God, Superstar

Barbara Nicolosi was reading screenplays for a Christian movie production company when she experienced an epiphany: “Somewhere around the 200th dreadful screenplay—most, from nice, godly people—it occurred to me that Christians were not being martyred by Hollywood. We were committing suicide.”

In response, she created Act One, a film school for “orthodox Catholics” and evangelical protestants, and a natural outgrowth of her earlier education, at “Marxist” Northwestern U. film school and with the Daughters of St. Paul, a congregation she describes as dedicated to evangelizing of the media.

Angelo Matera conducts a searching interview with Nicolosi, whose students include Barbara Hall, creator of Joan of Arcadia, for Godspy, a handsomely-produced entry in what The Revealer is calling the alt.Christian category — the expanding world of online Christian magazines with mottos such as Godspy‘s — “Faith at the edge.”

But be forewarned — “faith at the edge” doesn’t mean Godspy isn’t firmly entrenched within some conservative theological positions others call bigotry, particularly with regard to homosexuality. Speaking of a new Showtime program, Simple City, produced by one of her students, Nicolosi says, “You have Queer as Folk followed by Simple City… It’s the Gospel and sin, right up against each other. You have to choose a side.”

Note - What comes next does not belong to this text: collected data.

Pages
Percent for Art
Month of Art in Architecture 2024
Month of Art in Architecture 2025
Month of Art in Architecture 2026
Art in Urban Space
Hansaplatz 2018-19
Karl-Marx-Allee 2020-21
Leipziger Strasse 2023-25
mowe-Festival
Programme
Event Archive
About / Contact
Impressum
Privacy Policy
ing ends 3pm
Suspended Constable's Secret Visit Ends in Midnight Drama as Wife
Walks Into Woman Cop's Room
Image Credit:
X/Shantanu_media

But that’s part of what “faith at the edge” is — an embrace of popular culture and aesthetics from a conservative evangelical standpoint. Nicolosi is one of the movement’s most articulate spokespeople. Her words here on Godspy are surely a portent of things to come, not just within certain churches but on the TV and movie screens of our national religion.

On her personal blog, Nicolosi reflects the twin strands of her education — Marxist theory and traditionalist Catholicism — by dubbing that faith Church of the Masses.